Example 5.2#

Character level simulation of English using Markov chains. The data that is loaded in this notebook can be downloaded from here.

import numpy as np
import matplotlib.pyplot as plt

rng = np.random.default_rng(42)

def sample(s, w): # discrete sampler for a uniform random variable u, states s and weights w
    u = rng.uniform(0, 1)
    cdf = np.cumsum(w)
    sample_ind = np.argmax(cdf >= u)
    return s[sample_ind]

# read csv transitions extracted before hand from `War and Peace`
TranMatrix = np.genfromtxt('transitions.csv', delimiter=',')

# get the states (all letters and a dot)
states = ['a', 'b', 'c', 'd', 'e', 'f', 'g', 'h', 'i', 'j', 'k', 'l', 'm', 'n', 'o', 'p', 'q', 
'r', 's', 't',  'u', 'v', 'w', 'x', 'y', 'z', '.']

# simuate T steps from this chain
T = 1000
X = np.zeros(T, dtype=int)
Y = []

initState = 6
X[0] = initState
Y.append(states[initState])

s = np.arange(len(states))

# print(TranMatrix.shape)
# print(len(states))

for k in range(1, T):
    # random sampling
    X[k] = sample(s, TranMatrix[X[k-1],:])
    Y.append(states[X[k]])

# merge Y as a single text
Y = ''.join(Y)
print(Y)
g.l.se.t.bin.s.lese.ry..wolked.t.hered.e.ly.hr.impefatrt.mofe.mouroreand.thame.ourithad.mbld.limonde.wil.tuned.lensht.thioteranfed.ctonsa.muche.orenoocr.bld.gus.bysckit.h.gom.can.wn.whe.spath.fe.cet.dr..ndald.blpoly.ted.imir.g.arsed..pust.af.thevionglowhelutecld.hayondeacearthes.teelessched.ayow..t.s.bll.meytherepherth.whes.s.othig.uevate.by.pr..ftevesunousto.bed.is.h.thende.list.tin.t.buretsan.gngh.te.we.b.s.awald.d.scaclys.at.ts.ald.towathe..paraveedi.murof.he.s.blindenerrssshenchellls.sourionout.nouly.be.ameenye.und.be..thiss.alldht.ow.bind.llditelerorce.s.s.anon.mutitowerofo.rendazensampo.rmutu.t.brint..g.thacor.m.ises.wodyed.t.ve.alowappan.siththere.canus.gies.swh.mandibiqun.tle.en.oursmend.gr.the.s.woknd..nga.acechencancoleriag.apler.thellome.anthaivalafulllyaure.ul.lm.ithoshenddsais.th.paishe.ab.of.whilare.tare.furirury.inatind.ise.ce.wervinous.of.vidisa.is.insuns.meriee.h.fe.weffrlean.stele.w....aimof.roghcroulin.th.budowanghit.heled.wornoried.m.ckelag.herind.twhay.an.ry.d.loa.

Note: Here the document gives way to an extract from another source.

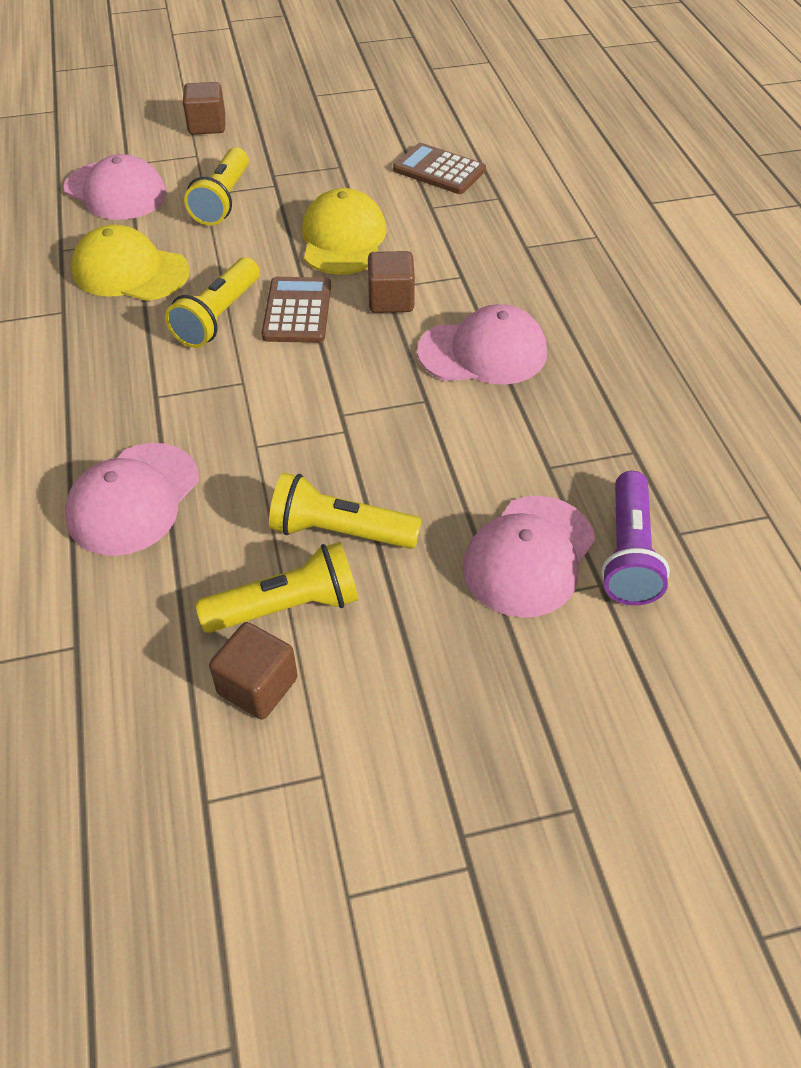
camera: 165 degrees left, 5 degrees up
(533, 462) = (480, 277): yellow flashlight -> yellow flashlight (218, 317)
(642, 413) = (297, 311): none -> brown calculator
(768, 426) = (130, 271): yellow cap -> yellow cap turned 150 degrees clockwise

We can however still use this model to compute the probability of a given sentence. Let us consider the sentence “the quick brown fox jumps over the lazy dog”.

sentence = 'he.walked.about.in.front.of.the.line.and.at'
sentence2 = 'g.l.se.t.bin.s.lese.ry..wolked.t.hered.e.ly'
sentence3 = 'eeeeeeeeeeeeeeeeeeeeeeeeeeeeeeeeeeeeeeeeeee'

state_inds = [states.index(c) for c in sentence]
state_inds2 = [states.index(c) for c in sentence2]
state_inds3 = [states.index(c) for c in sentence3]

log_prob = 0
log_prob_2 = 0
log_prob_3 = 0
# Compute log probabilities
for t in range(1, len(state_inds)):
    log_prob += np.log(TranMatrix[state_inds[t-1], state_inds[t]])
    log_prob_2 += np.log(TranMatrix[state_inds2[t-1], state_inds2[t]])
    log_prob_3 += np.log(TranMatrix[state_inds3[t-1], state_inds3[t]])

print(log_prob)
print(log_prob_2)
print(log_prob_3)
-82.9320202715183
-92.65260179128019
-144.94757135101216

Here we can see that while these probabilities are not meaningful per se, the model can still distinguish between improbable and probable sentences.